Addressing the Elephant: "Don't Put Secrets in Git"
The most common pushback against GitOps CLM is the valid security mandate: Never store private keys in Git.
It is crucial to understand the difference between declarative CLM and committing PEM files. In the workflow described above, no private key material ever touches the Git repository. Git only contains the instructions (the CRDs) on how to obtain the certificate. The actual cryptographic material is generated dynamically inside the secure boundary of the Kubernetes cluster.
If you have legacy systems that require you to inject existing, externally generated certificates into your cluster via GitOps, you must use secrets management tools.
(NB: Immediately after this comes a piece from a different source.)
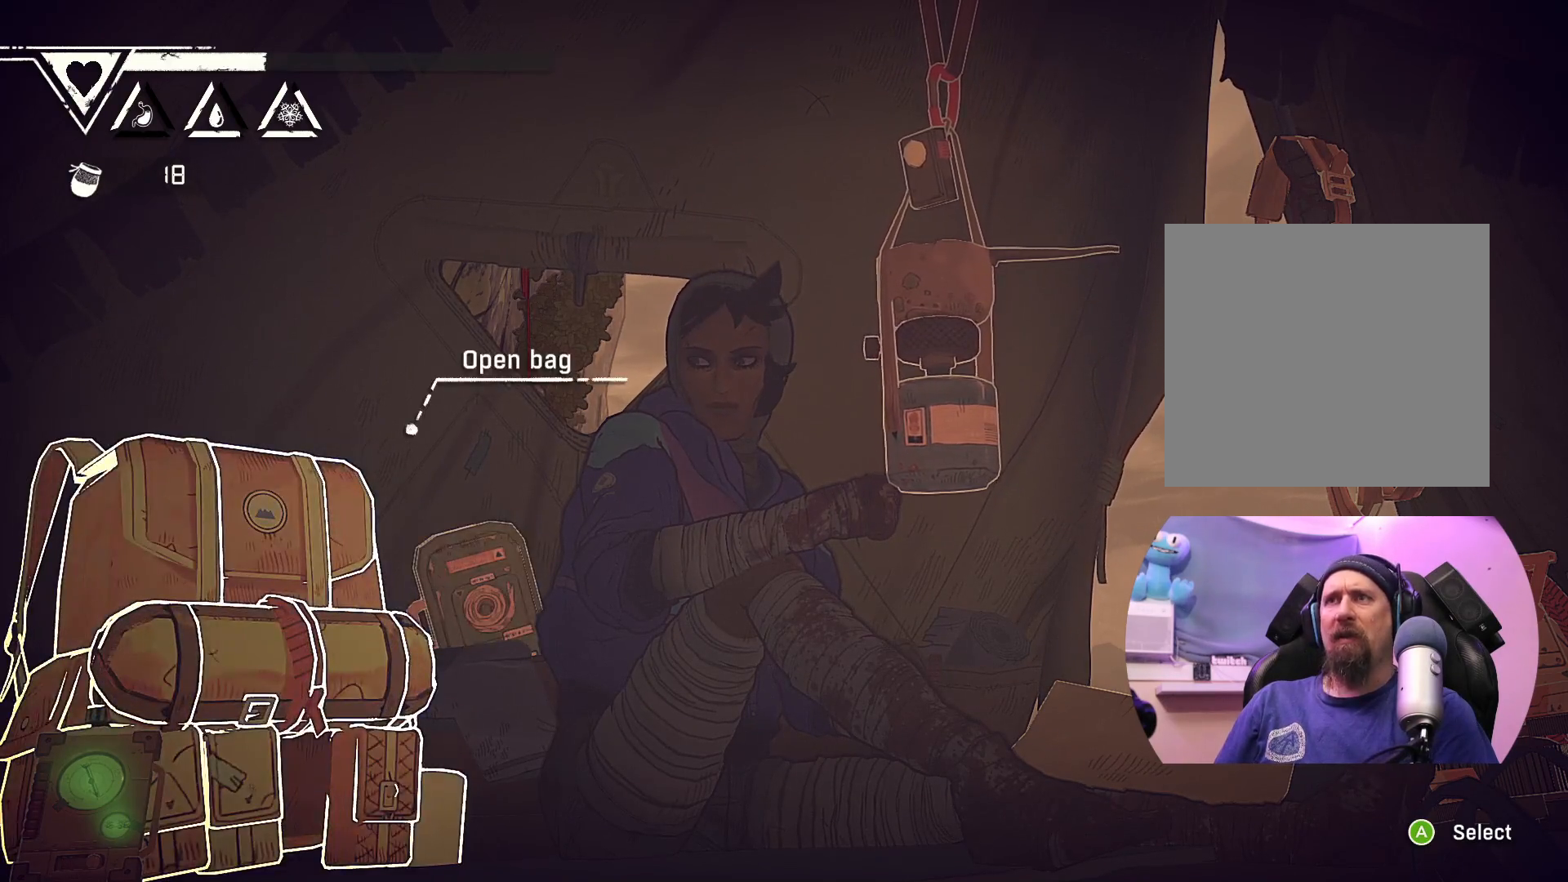
{"buttons": [], "left_stick": "center", "right_stick": "center", "events": [[350, "A", "down"], [400, "A", "up"]]}
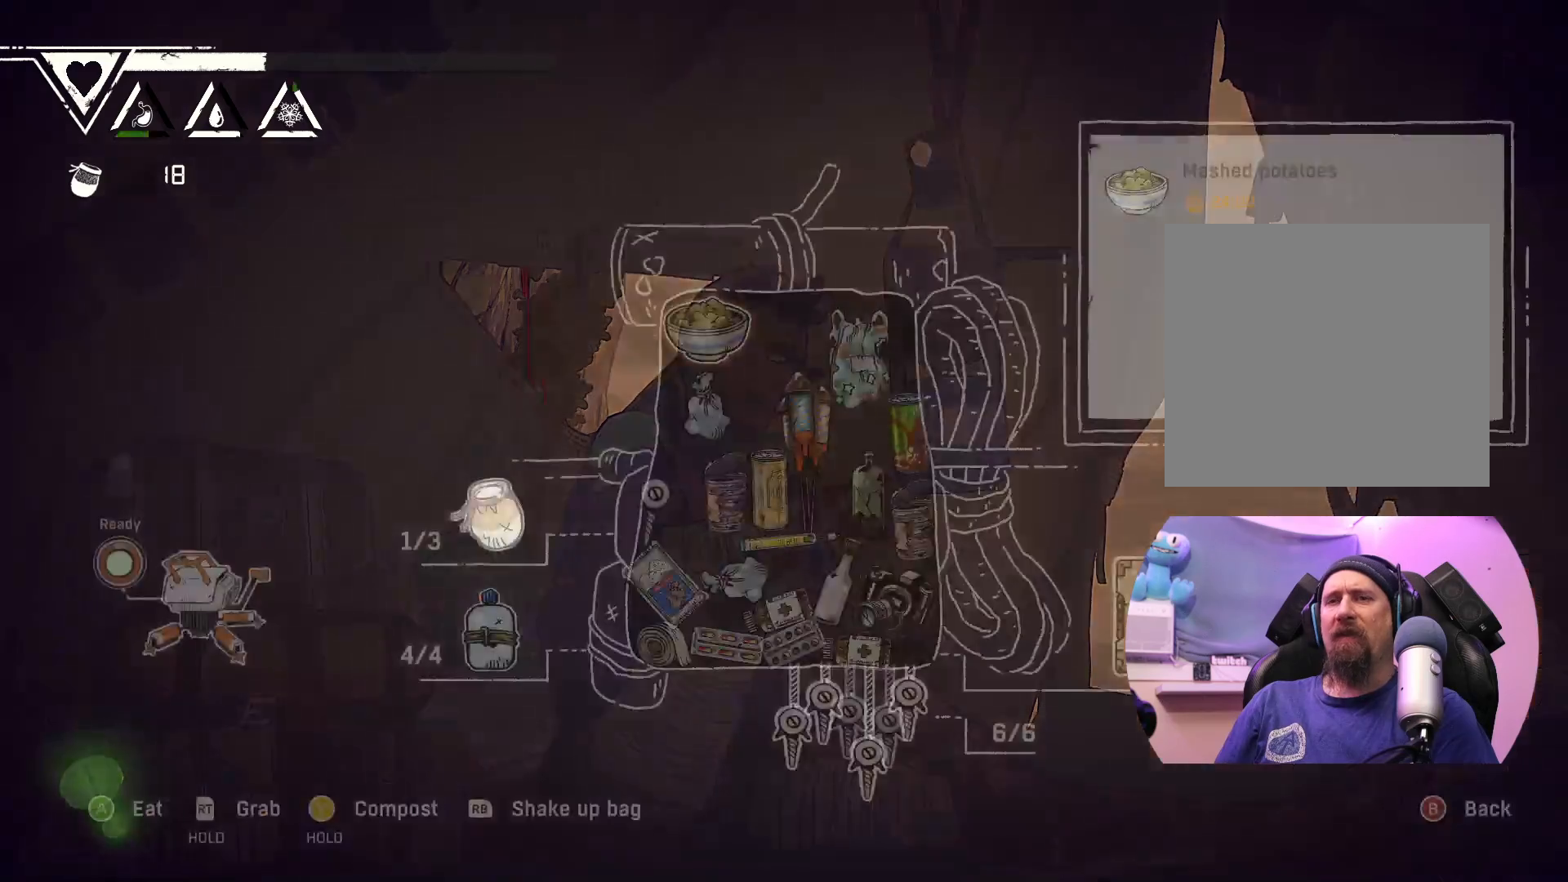
{"buttons": [], "left_stick": "center", "right_stick": "center", "events": []}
Projects like the External Secrets Operator (ESO) allow you to store the actual certificate in AWS Secrets Manager or Azure Key Vault. You then commit an ExternalSecret manifest to Git, which instructs the cluster to fetch the sensitive payload securely at runtime.
Alternatively, tools like Sealed Secrets allow you to safely commit one-way encrypted secrets to Git, which can only be decrypted by a private key held tightly by a controller inside the cluster.
Security, Compliance, and Crypto-Agility
Transitioning to a GitOps CLM approach provides massive benefits for security and compliance teams:
The Ultimate Audit Trail
Compliance frameworks like PCI-DSS v4.0 and the EU's NIS2 Directive mandate strict management and auditing of cryptographic assets. With GitOps, git log becomes your compliance report. You can instantly prove to auditors exactly who requested a certificate, who approved the pull request, when it was deployed, and what the exact configuration was.
Rapid Incident Response
Consider a scenario where an internal Certificate Authority is compromised. In a traditional environment, revoking and reissuing thousands of certificates could take weeks. In a GitOps environment, you simply update the issuerRef in your Git repository to point to a new, secure CA. ArgoCD instantly syncs the change, and cert-manager automatically reissues and rotates every single certificate in your infrastructure within minutes.
Post-Quantum Readiness
As NIST finalizes PQC standards (FIPS 203, 204, and 205), organizations will soon need to swap their RSA and ECC certificates for quantum-resistant algorithms. GitOps enables "crypto-agility." Changing the privateKey.algorithm field in a Helm chart or Kustomize base and merging a single pull request is all it takes to upgrade your entire fleet to post-quantum cryptography.
Trust, but Verify: The Role of External Monitoring
While GitOps and tools like cert-manager provide incredibly robust automation, automation can—and eventually will—fail.
What happens if Let'